• What the task asks:
Please output the data below exactly as given, starting at its first line and stopping after the line that contains "EXISTENCIAS (PZAS), ACEITES: 35 -> 59".

(Records from a data source)
··········
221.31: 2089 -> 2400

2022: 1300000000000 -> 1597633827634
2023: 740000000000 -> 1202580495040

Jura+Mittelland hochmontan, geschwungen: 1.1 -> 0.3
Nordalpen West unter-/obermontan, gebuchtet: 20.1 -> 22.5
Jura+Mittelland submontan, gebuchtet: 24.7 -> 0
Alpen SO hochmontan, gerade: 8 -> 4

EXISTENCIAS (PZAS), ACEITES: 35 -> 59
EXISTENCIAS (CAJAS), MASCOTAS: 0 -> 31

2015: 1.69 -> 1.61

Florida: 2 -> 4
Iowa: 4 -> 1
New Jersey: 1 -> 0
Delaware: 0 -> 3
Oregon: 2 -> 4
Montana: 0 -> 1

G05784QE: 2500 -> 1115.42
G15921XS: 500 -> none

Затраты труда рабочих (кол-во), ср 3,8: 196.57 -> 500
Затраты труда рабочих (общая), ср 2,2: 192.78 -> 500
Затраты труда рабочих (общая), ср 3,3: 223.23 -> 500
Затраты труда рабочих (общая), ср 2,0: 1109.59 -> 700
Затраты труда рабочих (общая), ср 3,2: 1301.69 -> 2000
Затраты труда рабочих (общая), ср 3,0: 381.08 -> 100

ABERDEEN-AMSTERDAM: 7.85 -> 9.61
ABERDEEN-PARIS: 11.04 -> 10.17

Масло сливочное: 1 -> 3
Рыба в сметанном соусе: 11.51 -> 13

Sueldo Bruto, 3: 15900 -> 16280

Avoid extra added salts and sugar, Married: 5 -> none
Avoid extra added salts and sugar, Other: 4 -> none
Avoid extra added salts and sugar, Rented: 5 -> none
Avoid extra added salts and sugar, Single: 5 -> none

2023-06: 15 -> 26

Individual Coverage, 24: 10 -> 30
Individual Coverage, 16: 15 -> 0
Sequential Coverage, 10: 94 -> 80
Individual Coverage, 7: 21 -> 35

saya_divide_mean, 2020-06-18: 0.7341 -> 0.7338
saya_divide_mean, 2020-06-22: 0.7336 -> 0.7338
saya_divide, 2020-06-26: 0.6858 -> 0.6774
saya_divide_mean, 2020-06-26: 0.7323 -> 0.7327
··········
• Output for this exercise:
221.31: 2089 -> 2400

2022: 1300000000000 -> 1597633827634
2023: 740000000000 -> 1202580495040

Jura+Mittelland hochmontan, geschwungen: 1.1 -> 0.3
Nordalpen West unter-/obermontan, gebuchtet: 20.1 -> 22.5
Jura+Mittelland submontan, gebuchtet: 24.7 -> 0
Alpen SO hochmontan, gerade: 8 -> 4

EXISTENCIAS (PZAS), ACEITES: 35 -> 59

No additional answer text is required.